Military spokesman explains to Al Jazeera why mall siege was launched, and what will happen next.
The Kenyan foreign minister has told Al Jazeera that al-Qaeda is responsible for the ongoing siege of a mall in Nairobi that has killed at least 62 people.
In an exclusive interview on Monday, Amina Mohamed said al-Shabab was not acting alone and that it was part of an international terrorism campaign.
She told Al Jazeera’s James Bays that about 20 gunmen and women were behind the attack, and that both the victims and perpetrators came from a variety of nationalities.
Al-Shabab and al-Qaeda announced their alliance in in February 2012, and Abu Omar, a Somali-a-based al-Shabab commander, confirmed in an interview with Al Jazeerathat his group is taking orders from al-Qaeda.
“Al-Qaeda are our leaders, they are our mentors, they are our leaders …and we are all engaged in a single conflict against an international Christian crusade and so we are partners in this,” he said.
Meanwhile, a government spokesperson said that all of the hostages had been evacuated from the shopping mall.
At least three al-Shabab fighters have been killed and ten soldiers wounded in the military operation to end the standoff.
“Our special forces are inside the building checking the rooms. Obviously it’s a very, very big building,” said government spokesman Manoah Esipisu.
“We think that everyone, the hostages, have been evacuated, but we don’t want to take any chances,” he said. “The special forces are doing their job and yes, I think we are near the end.”
“The special forces call this sanitising. It’s a very complex and very delicate operation,” he said, but said no resistance was being encountered.
“At the moment they have not met any resistance, but of course we are not ruling out the possibility that there are a couple of them hiding in a remote room or corner,” he told the AFP news agency.
Al Jazeera’s Mohamed Adow reported from Nairobi that security forces had given priority to rescuing as many hostages as possible and that it had pledged to continue its operations in Somalia against al-Shabab.
“Kenya went into Somalia in 2011 saying that al-Shabab had attacked Kenya and that they were not just going to fold their arms and wait,” he said.

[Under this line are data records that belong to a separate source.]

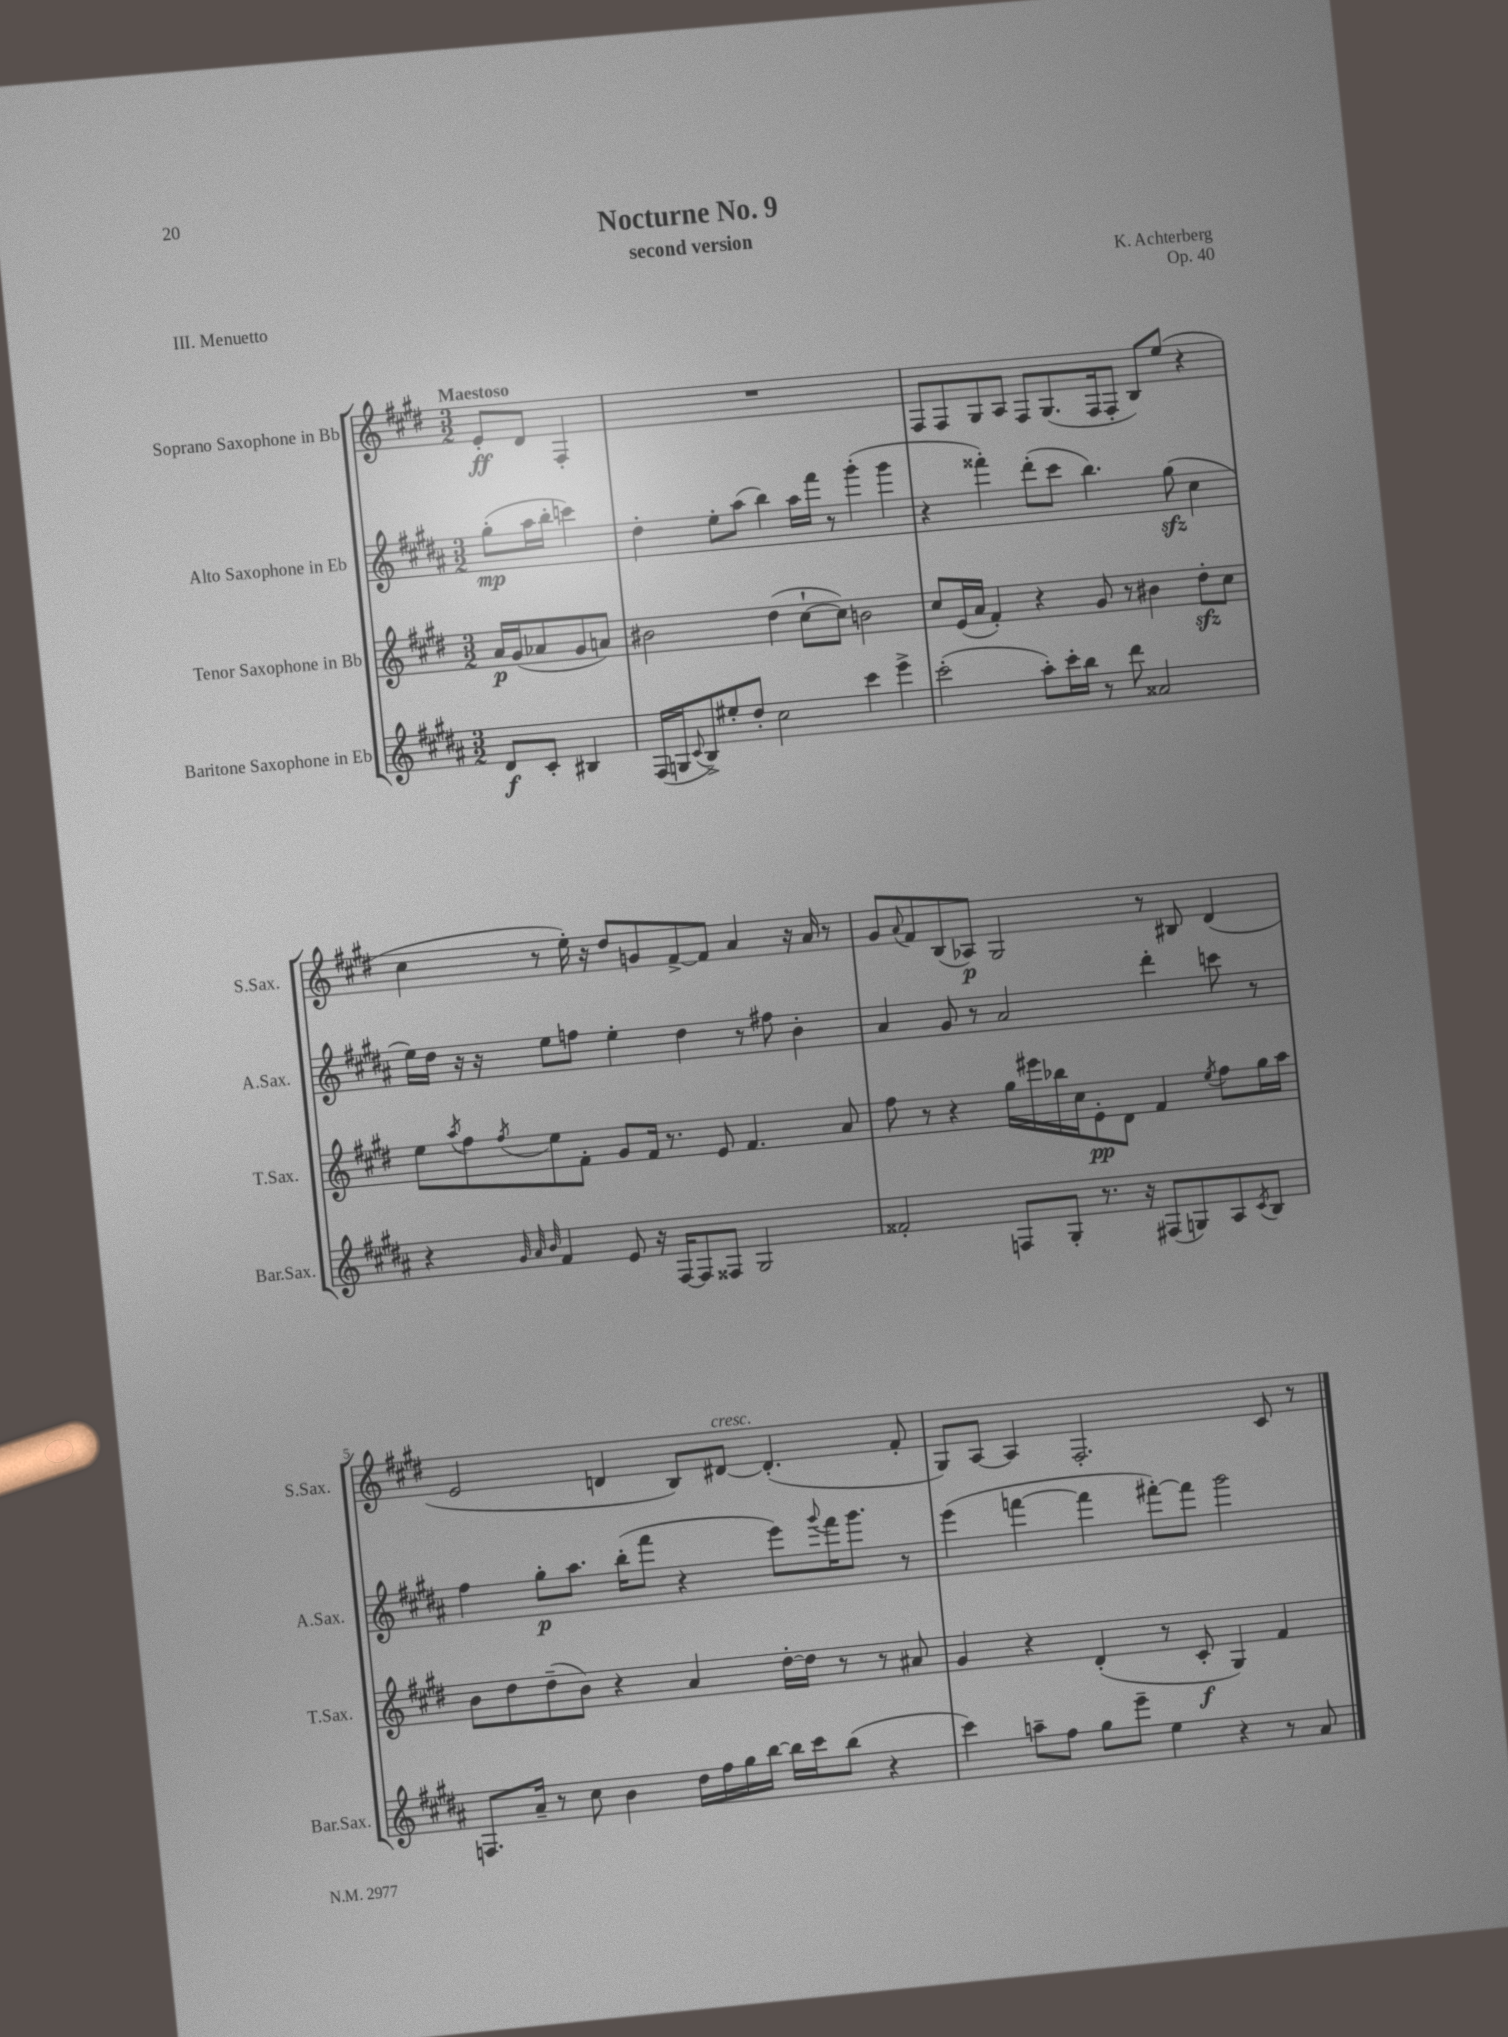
\header { title = "Nocturne No. 9" composer = "K. Achterberg" subtitle = "second version" opus = "Op. 40" piece = "III. Menuetto" }
<<
\new StaffGroup <<
\new Staff = "s0" \with { instrumentName = "Soprano Saxophone in Bb" shortInstrumentName = "S.Sax." } {
    \clef treble \key e \major \numericTimeSignature \time 3/2 \partial 2 \tempo "Maestoso"
    e'8-.\ff dis'8 fis4-. |
    R1. |
    fis8 fis8 gis8 a8 fis8 gis8.( fis16 fis8-. b8) e''8( r4 |
    cis''4 r8 e''16-.) r16 dis''8 g'8 fis'8~-> fis'8 a'4 r16 a'16 r8 |
    gis'8 \appoggiatura { a'8 } fis'8 b8( aes8\p) gis2 r8 bis8 dis'4( |
    e'2 d'4 b8) dis'8~^\markup { \italic "cresc." } dis'4.-.( fis'8-. |
    gis8) a8~ a4 fis2.-. cis'8 r8 \bar "|." |
}
\new Staff = "s1" \with { instrumentName = "Alto Saxophone in Eb" shortInstrumentName = "A.Sax." } {
    \clef treble \key b \major \numericTimeSignature \time 3/2 \partial 2
    gis''8-.\mp( ais''16 b''16-. c'''4) |
    dis''4-. e''8-. ais''8( b''4) ais''16 fis'''16 r8 gis'''4-.( gis'''4 |
    r4 fisis'''4-.) dis'''8-.( cis'''8 b''4.) gis''8\sfz( cis''4 |
    e''16) dis''16 r16 r16 e''8 f''8 e''4-. dis''4 r8 fis''8 b'4-. |
    ais'4 gis'8 r8 ais'2 dis'''4-. c'''8 r8 |
    fis''4 gis''8-.\p ais''8. b''16-.( fis'''8 r4 e'''8) \appoggiatura { gis'''8 } fis'''16 gis'''8. r8 |
    e'''4( f'''4~ f'''4 fis'''8~-.) fis'''8 gis'''2 \bar "|." |
}
\new Staff = "s2" \with { instrumentName = "Tenor Saxophone in Bb" shortInstrumentName = "T.Sax." } {
    \clef treble \key e \major \numericTimeSignature \time 3/2 \partial 2
    a'16\p gis'16( aes'8 gis'8 a'8) |
    bis'2 dis''4( cis''8~-! cis''8) b'2 |
    cis''8 e'16( a'16 fis'4-.) r4 gis'8 r8 bis'4 dis''8-.\sfz cis''8 |
    e''8 \acciaccatura { a''8 } fis''8 \acciaccatura { fis''8 } e''8 fis'8-. gis'8 fis'16 r8. e'8 fis'4. a'8 |
    fis''8 r8 r4 gis''16 eis'''16 bes''16 cis''16 e'8-.\pp dis'8 fis'4 \acciaccatura { e''8 } fis''8 gis''16 a''16 |
    b'8 dis''8 dis''8--( b'8) r4 a'4 dis''16~-. dis''16 r8 r8 ais'8 |
    gis'4 r4 dis'4-.( r8 cis'8-.\f gis4) fis'4 \bar "|." |
}
\new Staff = "s3" \with { instrumentName = "Baritone Saxophone in Eb" shortInstrumentName = "Bar.Sax." } {
    \clef treble \key b \major \numericTimeSignature \time 3/2 \partial 2
    dis'8\f cis'8-. bis4 |
    fis16( g16 \appoggiatura { cis'8 } b8->) eis''8-. dis''8-. cis''2 cis'''4 e'''4-> |
    cis'''2-.( ais''8-.) cis'''16-. b''16 r8 dis'''8 aisis'2 |
    r4 \grace { gis'32 ais'32 b'32 } fis'4 e'8 r16 fis16~ fis8 fisis8 gis2 |
    fisis'2-. f8 gis8-. r8. r16 fis8( g8) ais8 \acciaccatura { cis'8 } b8 |
    f8. ais'16-- r8 cis''8 b'4 dis''16 fis''16 gis''16 b''16~ b''16 cis'''16 b''8( r4 |
    cis'''4) a''8-- fis''8 gis''8 e'''8-- e''4 r4 r8 ais'8 \bar "|." |
}
>>
>>
\layout { \context { \Score \override BarNumber.break-visibility = ##(#f #t #t) barNumberVisibility = #(every-nth-bar-number-visible 5) } }
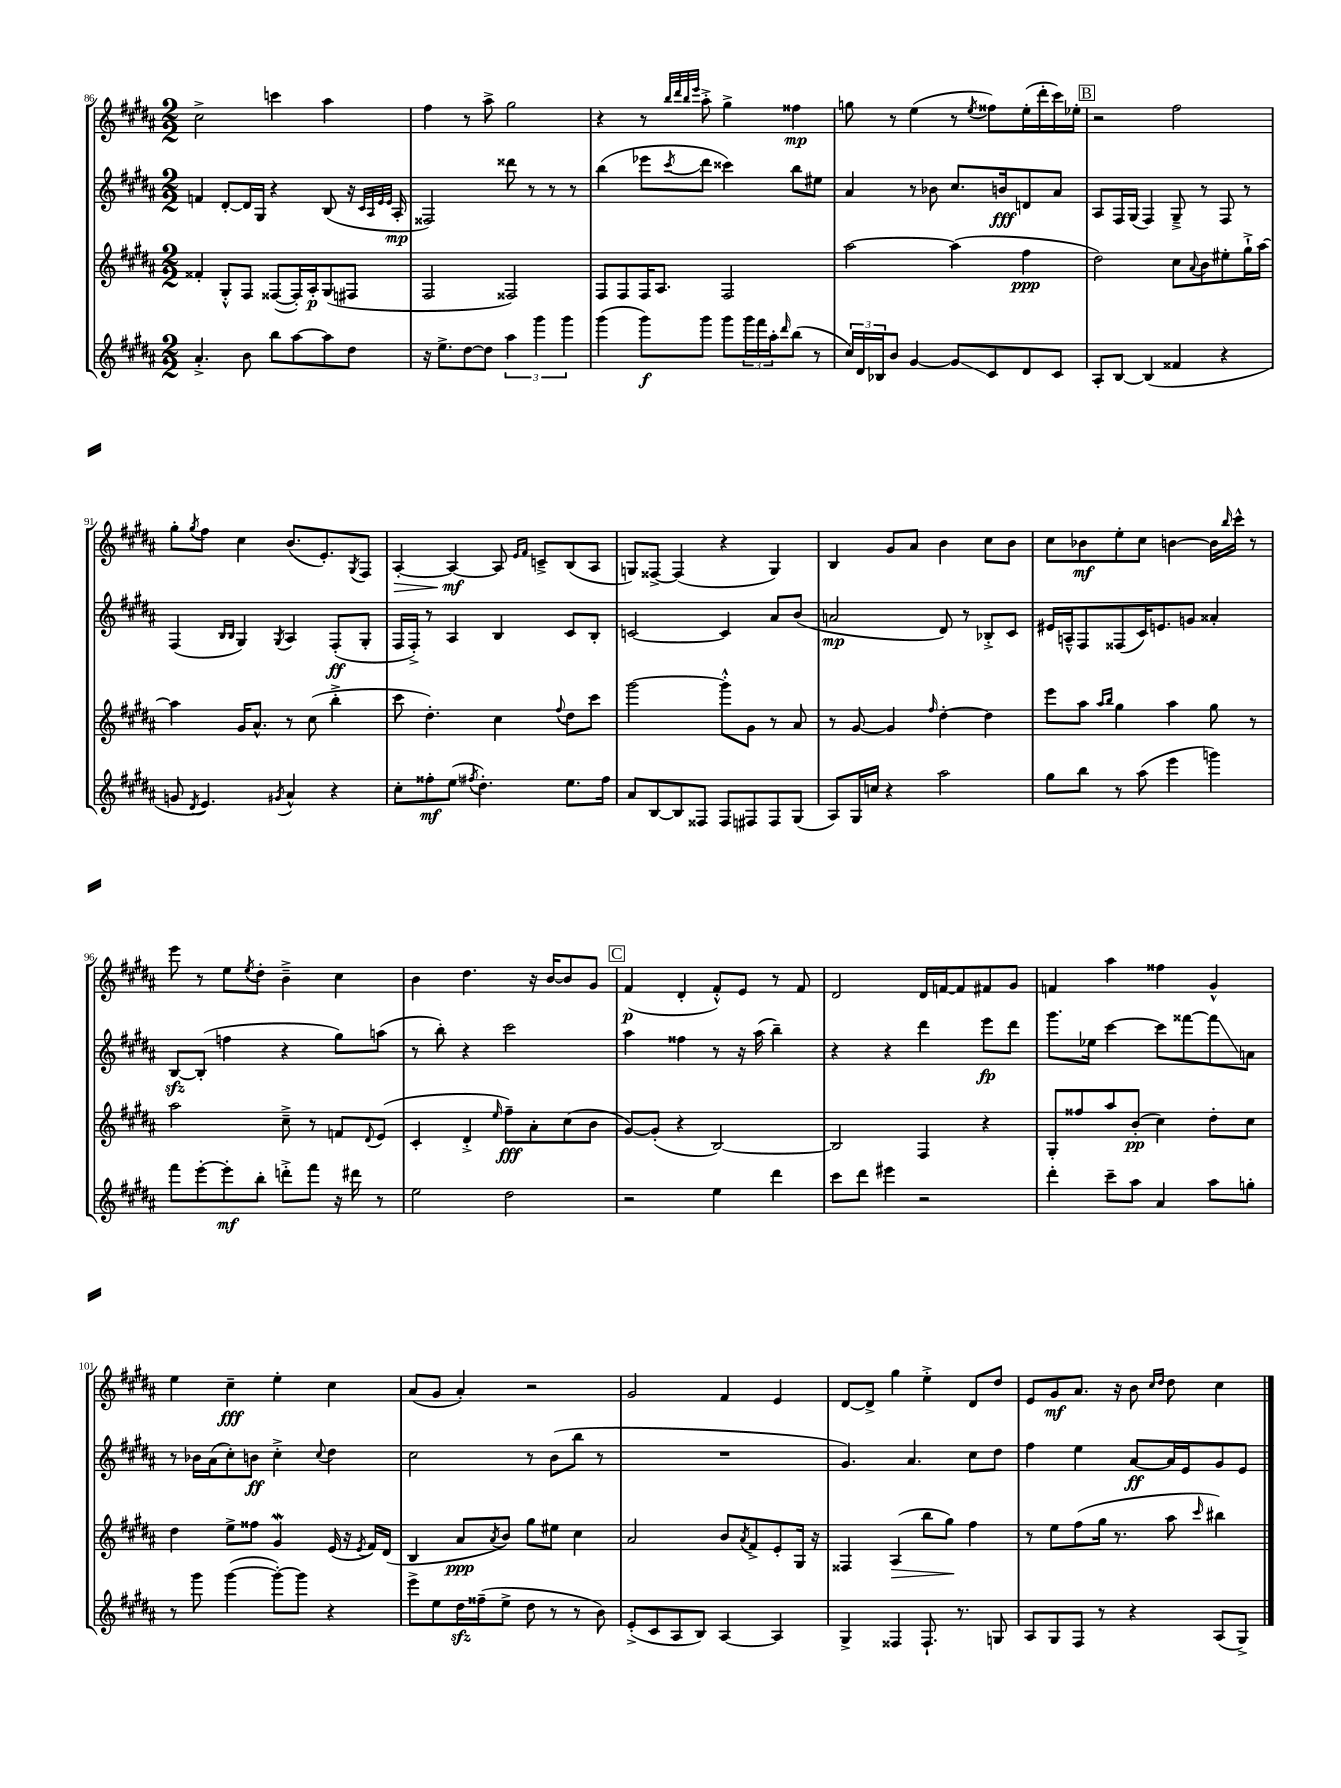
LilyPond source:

<<
\new StaffGroup <<
\new Staff = "s0" {
    \clef treble \key b \major \numericTimeSignature \time 2/2
    cis''2-> c'''4 ais''4 |
    fis''4 r8 ais''8-> gis''2 |
    r4 r8 \grace { b''32 dis'''32 b''32 e'''32 } ais''8-.-> gis''4-> fisis''4\mp |
    g''8 r8 e''4( r8 \acciaccatura { e''8 } fisis''8) e''16-.( dis'''16-. cis'''16) ees''16-. |
    \mark \markup { \box "B" } r2 fis''2 |
    gis''8-. \acciaccatura { gis''8 } fis''8 cis''4 b'8.( e'8.-.) \acciaccatura { gis8 } fis8 |
    ais4~-.\> ais4~\mf\! ais8 \grace { e'16 fis'16 } c'8---> b8( ais8 |
    g8) fisis8~-> fisis4( r4 g4) |
    b4 gis'8 ais'8 b'4 cis''8 b'8 |
    cis''8 bes'8\mf e''8-. cis''8 b'4~ b'16 \grace { b''16 } cis'''16-^ r8 |
    e'''8 r8 e''8 \acciaccatura { e''8 } dis''8-. b'4---> cis''4 |
    b'4 dis''4. r16 b'16~ b'8 gis'8 |
    \mark \markup { \box "C" } fis'4\p( dis'4-. fis'8-.-^) e'8 r8 fis'8 |
    dis'2 dis'16 f'16~ f'8 fis'8 gis'8 |
    f'4 ais''4 fisis''4 gis'4-^ |
    e''4 cis''4--\fff e''4-. cis''4 |
    ais'8( gis'8 ais'4-.) r2 |
    gis'2 fis'4 e'4 |
    dis'8~ dis'8-> gis''4 e''4-.-> dis'8 dis''8 |
    e'8 gis'8\mf ais'8. r16 b'8 \grace { cis''16 dis''16 } dis''8 cis''4 \bar "|." |
}
\new Staff = "s1" {
    \clef treble \key b \major \numericTimeSignature \time 2/2
    f'4 dis'8~-. dis'16 gis16 r4 b8( r16 \grace { cis'32 ais32 e'32 e'32 } ais16-.\mp |
    fisis2) disis'''8 r8 r8 r8 |
    b''4( ees'''8 \acciaccatura { cis'''8 } dis'''8 cisis'''4) b''8 eis''8 |
    ais'4 r8 bes'8 cis''8. b'16\fff d'8 ais'8 |
    \mark \markup { \box "B" } ais8 fis16 gis16( fis4) gis8---> r8 fis8 r8 |
    fis4( \grace { b16 b16 } gis4) \acciaccatura { gis8 } ais4 fis8-.\ff( gis8-. |
    fis16 fis16-.->) r8 ais4 b4 cis'8 b8-. |
    c'2~ c'4 ais'8 b'8( |
    a'2\mp dis'8) r8 bes8-.-> cis'8 |
    eis'16 a16---^ fis8 fisis8( cis'16) e'8. g'8 aisis'4-. |
    b8~\sfz b8-.( f''4 r4 gis''8) a''8( |
    r8 b''8-.) r4 cis'''2 |
    \mark \markup { \box "C" } ais''4 fisis''4 r8 r16 ais''16( b''4--) |
    r4 r4 dis'''4 e'''8\fp dis'''8 |
    gis'''8. ees''16 cis'''4~ cis'''8 fisis'''8~ fisis'''8\glissando a'8 |
    r8 bes'16 ais'16( cis''8-.) b'8\ff cis''4-.-> \appoggiatura { cis''8 } dis''4 |
    cis''2 r8 b'8( b''8 r8 |
    R1 |
    gis'4.) ais'4. cis''8 dis''8 |
    fis''4 e''4 ais'8~\ff ais'16 e'16 gis'8 e'8 \bar "|." |
}
\new Staff = "s2" {
    \clef treble \key b \major \numericTimeSignature \time 2/2
    fisis'4-. gis8-.-^ fis8 fisis8~( fisis16-.) ais16-.\p gis8( fis8 |
    fis2 fisis2) |
    fis8 fis8 fis16 ais8. fis2 |
    ais''2~ ais''4( fis''4\ppp |
    \mark \markup { \box "B" } dis''2) cis''8 \appoggiatura { ais'8 } b'8 eis''8-. gis''16-!-> ais''16~ |
    ais''4 gis'16 ais'8.-^ r8 cis''8( b''4-.-> |
    cis'''8 dis''4.-.) cis''4 \appoggiatura { fis''8 } dis''8 cis'''8 |
    gis'''2~ gis'''8-.-^ gis'8 r8 ais'8 |
    r8 gis'8~ gis'4 \grace { fis''16 } dis''4~-. dis''4 |
    e'''8 ais''8 \grace { ais''16 b''16 } gis''4 ais''4 gis''8 r8 |
    ais''2 cis''8---> r8 f'8 \appoggiatura { dis'8 } e'8( |
    cis'4-. dis'4-.-> \grace { e''16 } fis''8--\fff) ais'8-. cis''8( b'8 |
    \mark \markup { \box "C" } gis'8~) gis'8-.( r4 b2~) |
    b2 fis4 r4 |
    gis8-. fisis''8 ais''8 b'8-.\pp( cis''4) dis''8-. cis''8 |
    dis''4 e''8-> fisis''8 gis'4\mordent e'16( r16 \acciaccatura { e'8 } fis'16) dis'16( |
    b4 ais'8\ppp \acciaccatura { ais'8 } b'8) gis''8 eis''8 cis''4 |
    ais'2 b'8 \acciaccatura { ais'8 } fis'8-> e'8-. gis16 r16 |
    fisis4 ais4\>( b''8 gis''8\!) fis''4 |
    r8 e''8 fis''8( gis''16 r8. ais''8 \grace { cis'''16 } bis''4) \bar "|." |
}
\new Staff = "s3" {
    \clef treble \key b \major \numericTimeSignature \time 2/2
    ais'4.-.-> b'8 b''8 ais''8~ ais''8 dis''8 |
    r16 e''8.-> dis''8~ dis''8 \tuplet 3/2 { ais''4 gis'''4 gis'''4 } |
    gis'''4( gis'''8\f) gis'''8 gis'''8 \tuplet 3/2 { gis'''16 fis'''16 ais''16-. } \grace { dis'''16 } b''8( r8 |
    \tuplet 3/2 { cis''16) dis'16 bes16 } b'8 gis'4~ gis'8\glissando cis'8 dis'8 cis'8 |
    \mark \markup { \box "B" } ais8-. b8~ b4( fisis'4 r4 |
    g'8 \acciaccatura { dis'8 } e'4.) \acciaccatura { gis'8 } ais'4-^ r4 |
    cis''8-. fisis''8-.\mf e''8( \acciaccatura { fis''8 } dis''4.-.) e''8. fis''16 |
    ais'8 b8~ b8 fisis8 fisis8 fis8 fis8 gis8( |
    ais8) gis16 c''16 r4 ais''2 |
    gis''8 b''8 r8 ais''8( e'''4 g'''4) |
    fis'''8 e'''8~-. e'''8-.\mf b''8-. d'''8-.-> fis'''8 r16 dis'''16 r8 |
    e''2 dis''2 |
    \mark \markup { \box "C" } r2 e''4 dis'''4 |
    cis'''8 dis'''8 eis'''4 r2 |
    dis'''4-. cis'''8-- ais''8 ais'4 ais''8 g''8-. |
    r8 gis'''8 gis'''4~( gis'''8~-.) gis'''8 r4 |
    e'''8-> e''8 dis''16\sfz fisis''16--( e''8-> dis''8 r8 r8 b'8) |
    e'8-.->( cis'8 ais8 b8) ais4~ ais4 |
    gis4-> fisis4 fisis8.-! r8. g8 |
    ais8 gis8 fis8 r8 r4 ais8( gis8->) \bar "|." |
}
>>
>>
\layout { \context { \Score currentBarNumber = #86 } }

“Kenya went into Somalia to protect its own security … and now they will continue what they started in Somalia.”
Al Jazeera’s Peter Greste reported from the vicinity of the mall that at least ten people have been arrested in connection with this crisis.
Foreign Minister Mohamed said governments needed to communicate better and share resources in the same way that armed groups were doing.
“We must stay ahead of the curb in this war on terrorism,” she said. “We’re going to fight them relentlessly with the same amount of resources.”
The United Nations Security Council condemned the attack “in the strongest possible terms,” and reminded Kenya that any response must comply with international human rights law.